The summer movie season is officially over, and while the end of the year will bring more blockbusters and major motion pictures, we now find ourselves in that period where some of the more unusual cinematic offerings are surfacing. One of those is Suspiria, the remake of the same-named 1977 film which follows a dancer (portrayed in this version by Dakota Johnson) who travels to a dance academy in Berlin and learns that the institutions has some dark secrets. Suspiria won't be released to the public until the end of October, but the movie recently had its world premiere at the Venice International Film Festival. Reviews have subsequently trickled in, and the early reactions paint the remake in a mixed light.
Guadagnino has made an ambitious homage, but it doesn't really benefit from its more intellectualized gaze, instead draining the stomach-churning thrills of great horror.
Variety's Owen Gleiberman also walked away from Suspiria feeling underwhelmed, noting that there are few shocks in the movie and that the story leaves a lot to be desired.
Director Luca Guadagnino has remade Dario Argento's flamboyant nuthouse horror movie into an art film about dance and witches in divided Berlin that's so self-serious it forgets to scare you.
On the positive end of the spectrum, Emily Yoshida from Vulture said in her review that Suspiria succeeds in re-imagining its predecessor, even if it is in no way "comfortable."

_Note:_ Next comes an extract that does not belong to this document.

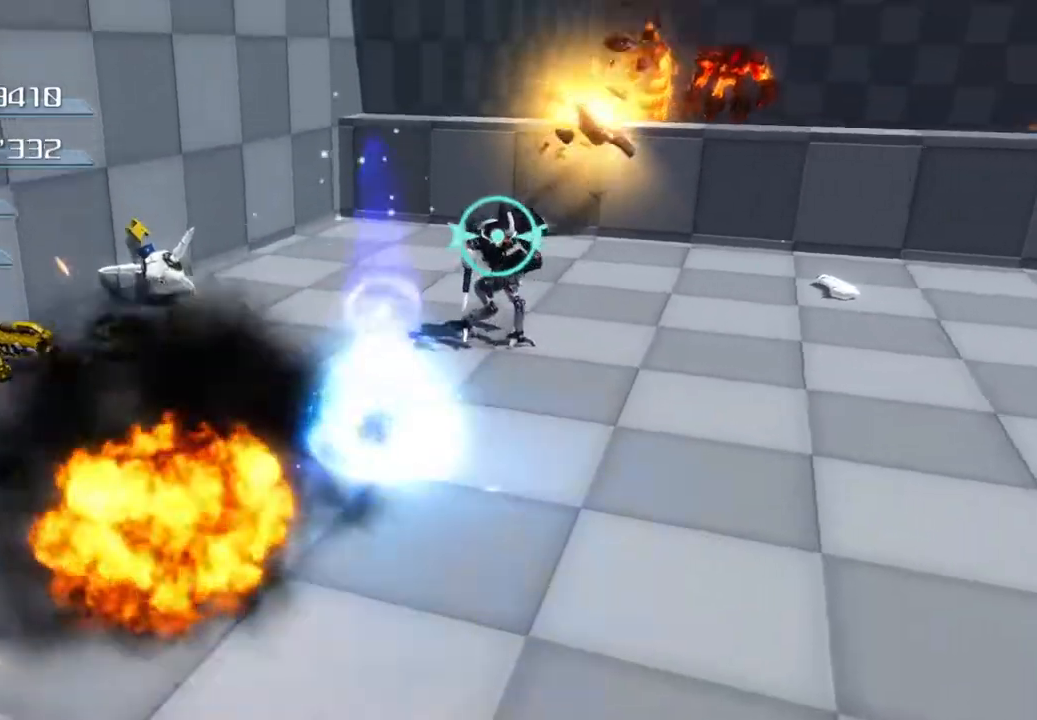
{"buttons": [], "left_stick": "up-right", "right_stick": "center", "events": [[16, "SQUARE", "up"], [217, "CROSS", "down"], [501, "CROSS", "up"]]}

Suspiria is a gorgeous, hideous, uncompromising film, and while it seeks to do many things, settling our minds about the brutality of the past and human nature is not one of them.

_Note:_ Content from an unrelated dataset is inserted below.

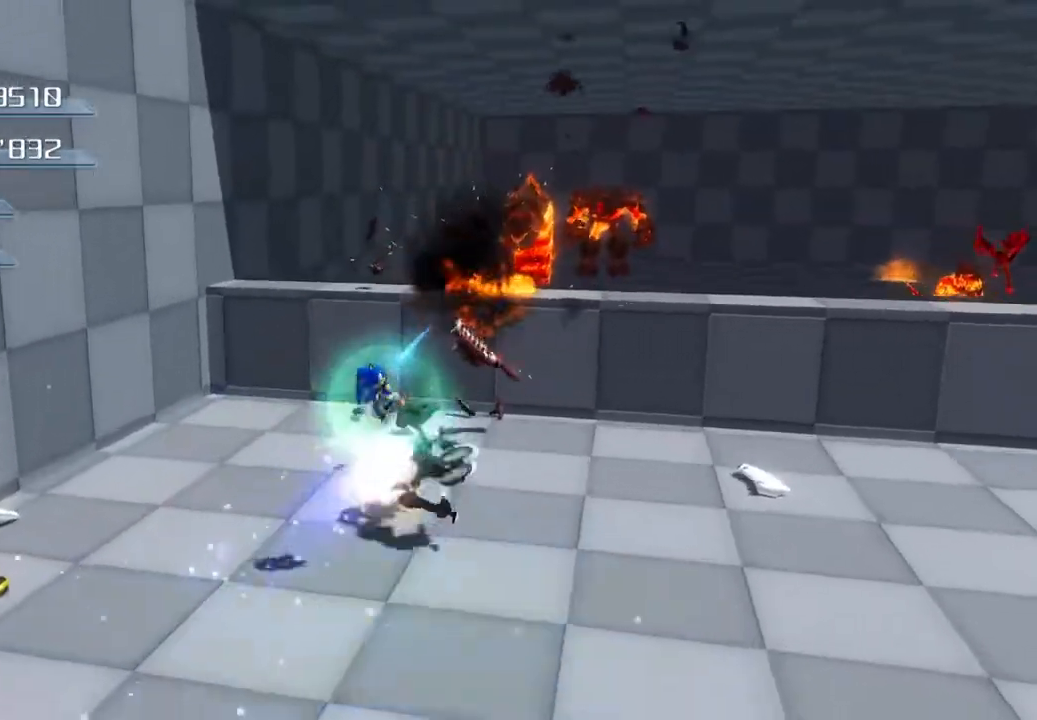
{"buttons": [], "left_stick": "up-right", "right_stick": "center", "events": [[151, "SQUARE", "down"], [435, "SQUARE", "up"]]}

Indiewire's David Ehrlich also enjoyed Suspiria, giving it an A- score and noting that it's not so much a remake of the original movie as it is an "estranged sibling" with its "richer, more explicit" presentation of the central "nightmare."
Suspiria is a film of rare and unfettered madness, and it leaves behind a scalding message that's written in pain and blood: The future will be a nightmare if we can't take responsibility for the past.
Finally, Alonso Duralde from The Wrap wasn't a fan of Suspiria, declaring that Luca Guadagnino's version of the story is paced with boredom, confusion and "a dollop of disappointment and irritation."
The frights aren't frightening, the political subtext never connects with the rest of the movie, and even Guadagnino's generally unfailing visual sense isn't enough to put this over.